The classical wave equation is:

\( y(x,t) = A cos(kx-ωt) \)


The above equation represents a simple progressive wave which is travelling towards the right where A is the amplitude, \( k (the \;wave \;number) = \cfrac{2π}{λ} \), and angular frequency \( ω = 2πf \) where \( f \) is the frequency of the oscillation of the wave, \(x\) is the displacement, \(t\) is the time.

This displacement function is equivalent to the general wave equation:


\( \cfrac{∂^2y(x,t)}{∂x^2} = \cfrac{1}{v^2} \cfrac{∂^2y(x,t)}{∂t^2} \qquad \qquad \qquad (1) \)


We can confirm that the cosine wave function is the solution to the above wave equation by substituting the corresponding partial derivate values.

\( \cfrac{∂y(x,t)}{∂x} = -kA sin(kx-ωt) \)



\( \cfrac{∂^2y(x,t)}{∂x^2} = -k^2 A cos(kx-ωt) = -k^2y \qquad \qquad \qquad (2) \)

\( \cfrac{∂y(x,t)}{∂t} = +ωA sin(kx-ωt) \)


\( \cfrac{∂^2y(x,t)}{∂t^2} = -ω^2 A cos(kx-ωt) = -ω^2y \qquad \qquad \qquad (3) \)


when we substitute the equations (2) , (3) into equation (1), we get :
\( k^2y = \cfrac{1}{v^2} ω^2y \)

\( k^2 = \cfrac{1}{v^2} ω^2 \)

\( k = \cfrac{1}{v} ω \)


If we substitute \( ω = 2πf \) and \( k = \cfrac{2π}{λ}\) into the above equation



\( \cfrac{2π}{λ} = \cfrac{1}{v} 2πf \)

\( \require{enclose} \) \( \cfrac{\enclose{updiagonalstrike}{2π}}{λ} = \cfrac{1}{v} \enclose{updiagonalstrike}{2π}f \)


\( v=λf \qquad (4)\)

Equation(4) is the famous velocity formula from quantum physics relating the frequency \(f\) and the wavelength \(λ\)
So it shows that the wave function is indeed the solution for the wave equation.

Now coming to the quantum mechanical wave function, let us make some plausible assumptions:
  1. It must be consistent with the below De broglie-Einstein postulates: \( λ = \cfrac{h}{p} \qquad f = \cfrac{E}{h} \)
  2. It must be consistent with the total energy equation for a particle :
    E = K.E + P.E
    \( K.E = \cfrac{1}{2}mv^2 = \cfrac{p^2}{2m} \)
    P.E = V(x,t)

    Force is nothing but the partial derivative of the potential energy: \( F = - \cfrac{∂V}{∂x} \)
# # #
● THE TASK:
According to the wave equation text, what does the symbol k stand for, and what is it equal to? The listing after this point isn't needed.

● DATA SHOWN:
# # #
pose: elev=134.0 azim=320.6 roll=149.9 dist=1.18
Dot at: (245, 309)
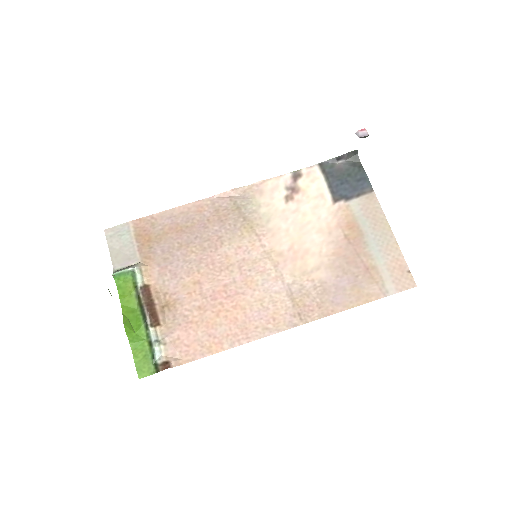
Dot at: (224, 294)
# # #
● SOLUTION FOR THIS EXERCISE:
The symbol k is the wave number, equal to 2π divided by the wavelength λ.